Dove va di solito adesso?

“Devo confessare che all’inizio avevo iniziato a frequentare Bolzano. A Firmiano, prima che Messner facesse il suo museo, c’ erano delle belle rocce. Una palestra. Era divisa tra tedeschi e italiani. Una volta ho sconfinato: e lei, che ci fa qui? Mi hanno detto. Ma era tutto bello”.

E ultimamente?

“Mi capita di voler tornare a salire montagne che ho già conosciuto. Succede che magari possa ritrovare un mio chiodo lasciato lì anni prima. Mi dicono che accade anche ad altri luoghi e a tante persone. Con gli anni ci si affeziona.
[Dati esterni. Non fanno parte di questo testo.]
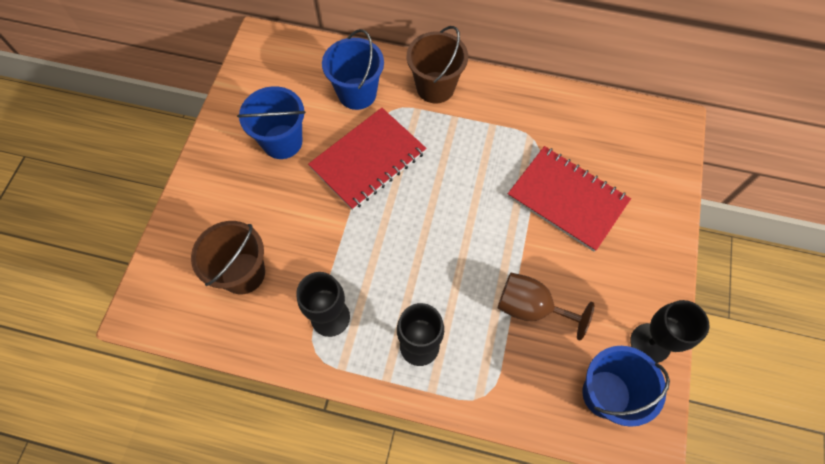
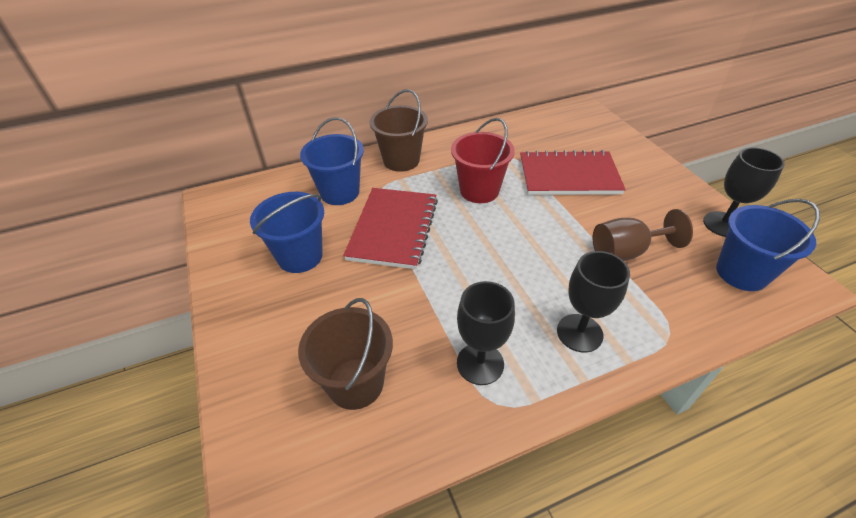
camera: 35 degrees left, 20 degrees down
(471, 164) = (479, 190): none -> red bucket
Più che altro a noi come eravamo allora”.

Nel suo libro non cita la montagna che è dentro il racconto.

“Perché volevo che in tanti si riconoscessero nel percorso mentale e interiore più che in uno fisico”.

La dedica è anche per un “Jacopus”. Chi è?

“Un mio compagno di cordata, un amico fratero. Tra l’altro, un bolzanino, Roberto Iacopelli. La montagna, anche se non piange ne ride, è un percorso fondamentale di amicizia, di relazione, di scoperta degli altri”.

Sembra che lei abbia scritto un diario di bordo applicabile a tanti terreni, non solo alla montagna. È così?

“Bene. Era quello che volevo. Per dirne un’altra, il libro non è legato e non è percorso dal lessico alpinistico. Non volevo parlare di tecniche, di metodi o di gradi. Ma di un viaggio che altri potrebbero fare sul mare, o altrove”.

Quando dice che non conta tanto la cima ma il viaggio sembra riecheggiare parabole buddiste.

“Evidentemente non sono stato dieci anni in Nepal invano. Ma non sono buddista”.

Il bello della montagna dunque?

“Che ci vai su per vedere quello che ci sta dietro. Io ho preso infinite “ombre” nelle osterie con Hugo Pratt, l’inventore di Corto Maltese. I veneziani sono evidentemente così: cercano altro e l’altrove. Probabilmente anche i primi veneziani che fondarono la sezione Cai e vedevano le montagne da lontano avranno pensato di andarci per vedere che cosa ci fosse oltre…”.